Петрушка почти не слышал шепота Хритишки. Он видел сквозь бабий круг платок Дони, старался различить ее голос и, забывая перебирать лады, нажимал всеми пальцами или рычал на одних басах.

На крыльце горел огонь. Дорофей Васильев чинно беседовал с зятем. Турка с трубкой в зубах мерцал большущими глазами, скалил крепкие, острые зубы и сплевывал на сторону. Он попросил еще вина, но Дорофей Васильев решительно отказал, зная, что, переложив, Турка начнет буробить, приставать ко всем или примется буянить. И, чтоб сгладить неловкость отказа, Дорофей Васильев говорил толково и вразумительно:

— Народ, я знаю, зависту́ет. Мол, вроде барина Дорошка стал. Но только все зря. Тут кое-кто горя хлебнет вот сколько. Хутор — он силы требует, заправки. Надо землю держать в руках, тогда она и даст прибыток. А у нас тут кое-кто так за землю взялись, что она их ест и в кабале держит. Богат Дорошка! А чем? Не знают. Умом богат и догадкой. Да еще хрипом своим. Ты думаешь, тут, на шее, мало ее, работы-то, сидит?

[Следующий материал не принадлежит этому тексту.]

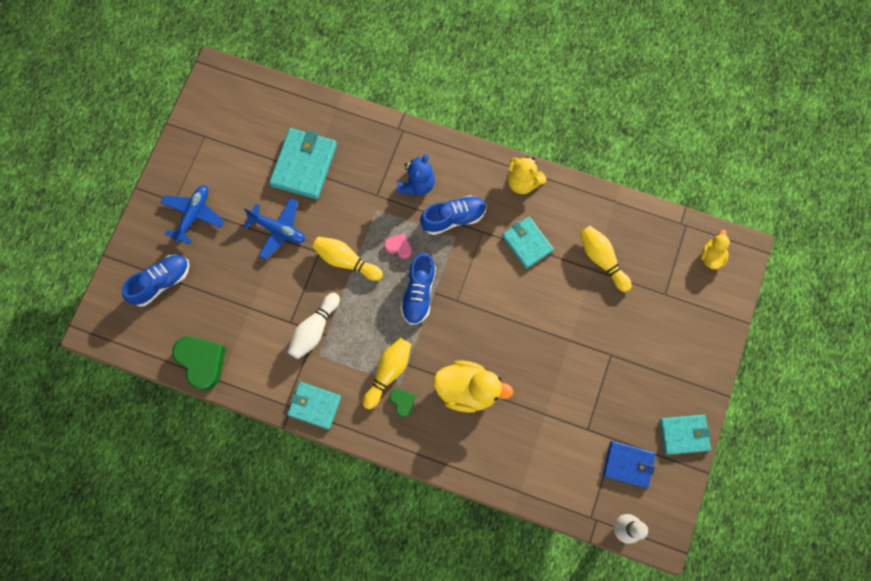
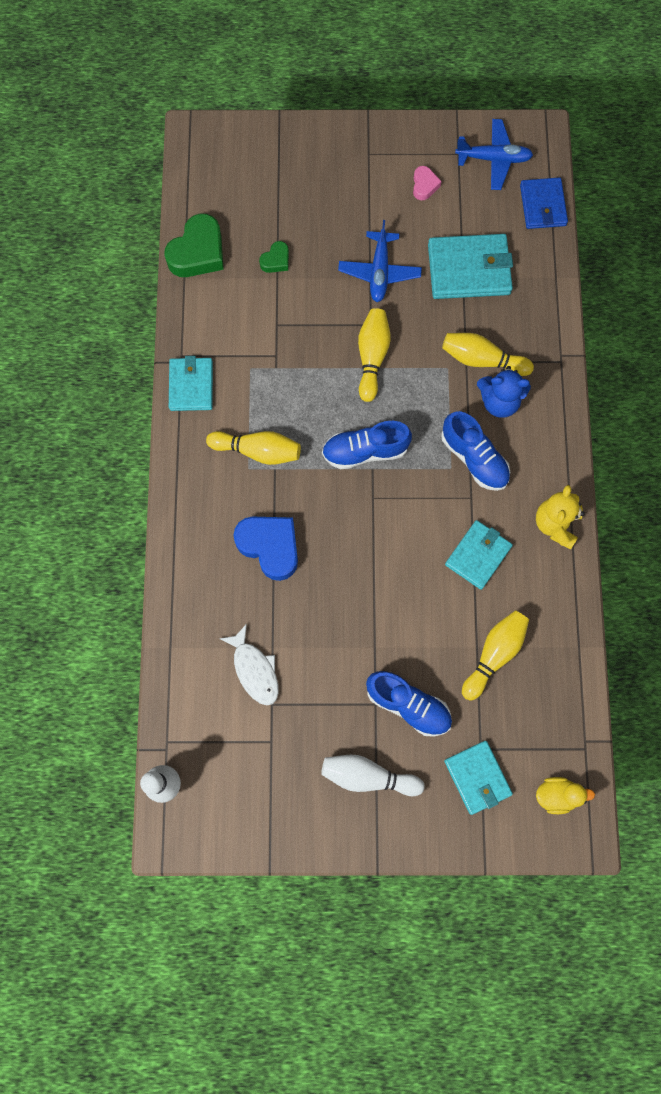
camera: 70 degrees right, 0 degrees up
blue shoe [122,255,190,307] -> blue shoe moved to [366,671,452,737]
blue plane [161,185,224,244] -> blue plane moved to [455,119,533,190]
white bowling pin [288,293,340,359] -> white bowling pin moved to [321,755,424,796]
pink heart [384,233,412,259] -> pink heart moved to [413,166,442,200]
green heart [390,389,415,417] -> green heart moved to [259,241,289,273]
yellow duck [433,361,513,413] -> blue heart [233,517,298,581]
blue wallet [603,441,656,488] -> blue wallet moved to [520,177,568,229]
turquoise wallet [660,415,711,455] -> turquoise wallet moved to [444,741,513,815]
none -> white fish [219,624,279,705]
none -> yellow bowling pin [442,333,534,376]

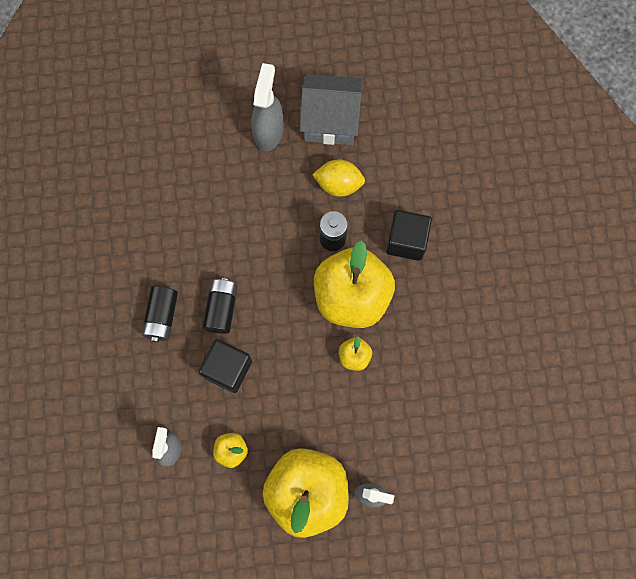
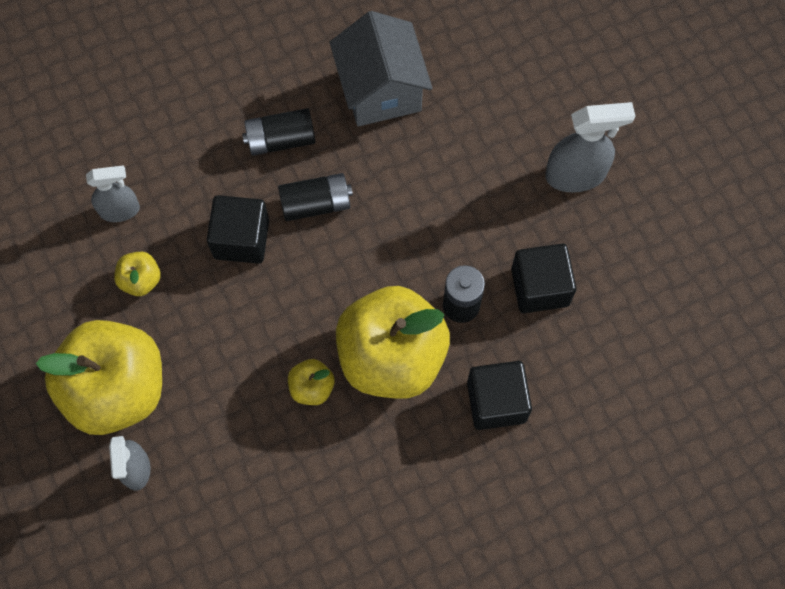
camera: 70 degrees right, 5 degrees down
grey house [300,74,362,145] -> grey house moved to [329,11,433,126]
yellow lemon [312,159,365,197] -> black cube [511,243,576,313]

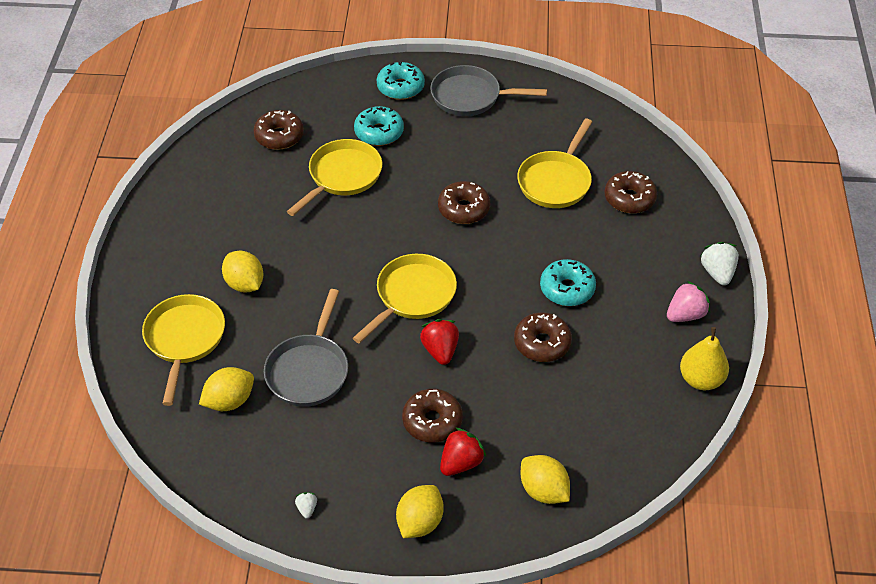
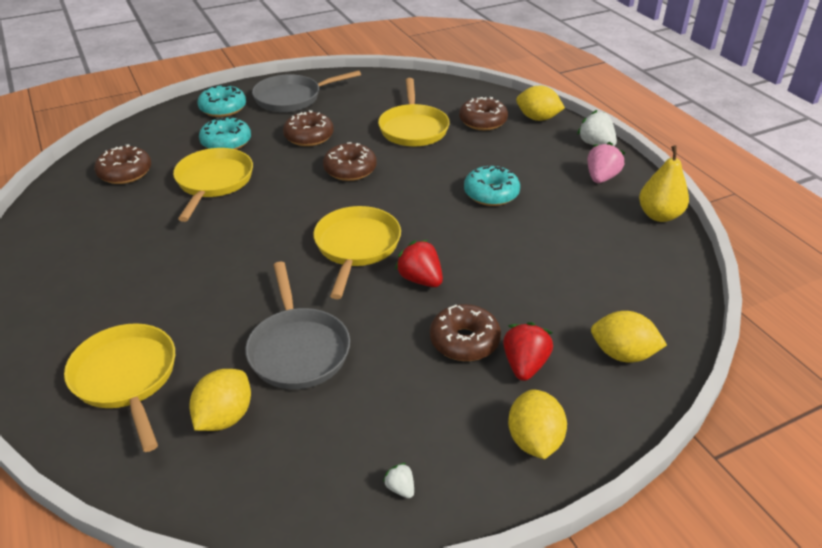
camera: 30 degrees left, 10 degrees down
yellow lemon [222,251,264,293] -> yellow lemon moved to [516,86,565,121]
brown donut [514,312,572,362] -> brown donut moved to [283,110,334,146]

— Ты лимонию-то не заводи. Поднес бы лучше. — Турка сплюнул и рывком поправил шапку.

— Опять ты свое! Уж и ненасытна у тебя пасть, Трушка, чтоб ты лопнул! Тебе дело толкуешь, а ты черт те о чем. Я тебя не в гости позывал, утроба твоя чугунная, а на дело.

— Не дашь?

— Сказано. Чего ж еще об одном и том же галдить!

Турка встал и крикнул в сторону амбара:

— Баба! Будя рырыкать-то! Слышишь?

Окрик Турки разорвал некрепкие тенета веселья. Все вдруг вспомнили, что уже поздно, наутро предстоит ранний подъем, бабы зевнули и пошли в ригу спать.

Хритишка легла с мужем в телеге перед двором. Турка долго возился, клял тестя и жену:

— Жмоты вы все! Передушить ваш весь род мало.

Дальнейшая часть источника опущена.